Dec. 11 (Bloomberg) -- Japanese Finance Minister Hirohisa Fujii said the government must cap bond sales at 44 trillion yen ($495 billion) next year, in contrast with Prime Minister Yukio Hatoyama, who indicated he is prepared to abandon the pledge.

“Such a figure doesn’t need to be seen as a big problem for the Cabinet,” Fujii said at a news conference in Tokyo today. “We have to do it,” he said of the bond limit, which was the amount that the previous government budgeted for the current fiscal year ending in March 2010.

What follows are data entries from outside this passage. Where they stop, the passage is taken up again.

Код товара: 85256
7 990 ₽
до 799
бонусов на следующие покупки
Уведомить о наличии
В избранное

Faced with declining tax revenue and a public debt burden that’s already the largest in the world, Fujii is trying to maintain fiscal discipline without choking off a recovery from the country’s worst postwar recession. Bonds fell for a second day on concern that Hatoyama will step up debt issuance.

“The government’s duty is to protect the lives of citizens,” Hatoyama said earlier today. “We’re not saying that we can’t go even one yen” above the 44 trillion yen target, he said.

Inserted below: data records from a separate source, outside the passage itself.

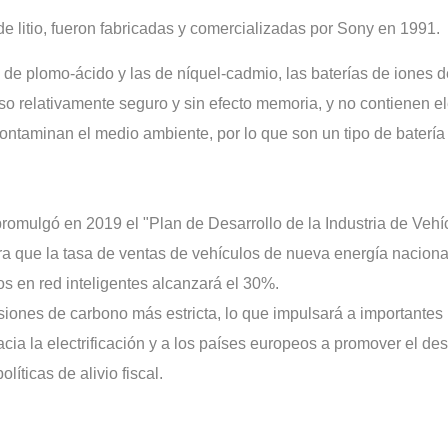
de litio, fueron fabricadas y comercializadas por Sony en 1991.
e plomo-ácido y las de níquel-cadmio, las baterías de iones de
uso relativamente seguro y sin efecto memoria, y no contienen 
ontaminan el medio ambiente, por lo que son un tipo de baterí
 promulgó en 2019 el "Plan de Desarrollo de la Industria de Vehí
a que la tasa de ventas de vehículos de nueva energía naciona
os en red inteligentes alcanzará el 30%.
isiones de carbono más estricta, lo que impulsará a importantes
cia la electrificación y a los países europeos a promover el des
líticas de alivio fiscal.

In response, Fujii said he didn’t think that keeping the debt-sale cap would hurt people’s lives. Maintaining a stable bond market is “extremely important,” he said.

The yield on Japan’s 10-year bond rose two basis points to 1.27 percent at 2:18 p.m. in Tokyo. Ten-year yields are likely to climb to 1.35 percent by the end of the year, according to a Bloomberg News survey of economists.

Budget ‘Target’

Deputy Prime Minister Naoto Kan said today that Hatoyama asked to include the 44 trillion yen as a “target” in a budget outline that may be released as soon as next week.

“I can’t say” if the goal will be met, Kan said, because the government hasn’t calculated its estimate for tax revenue for the year starting April 1. Tax receipts for the current fiscal year will fall below bond issuances for the first time in 63 years, Fujii said this week.

Deflation and a rising yen threaten Japan’s recovery. The world’s second-largest economy grew 1.3 percent in the three months to September, less than a third of the pace initially reported, revised figures showed this week. Household sentiment fell in November for the first time this year, the Cabinet Office said today.

The prime minister may be compelled to break the pledge to restrict next year’s bond sales as he battles squabbling within his coalition and sliding popularity.

Shizuka Kamei, the leader of junior coalition member the People’s New Party, said today that he wants the budget to be 95 trillion yen. Fujii said he plans to trim more than 690 billion yen from the 95 trillion yen in budget requests made by government departments.

Hatoyama delayed an economic stimulus package this week to appease Kamei’s calls for higher spending. Kamei agreed to the plan after the prime minister added 100 billion yen, bringing its size to 7.2 trillion yen when it was released on Dec. 8.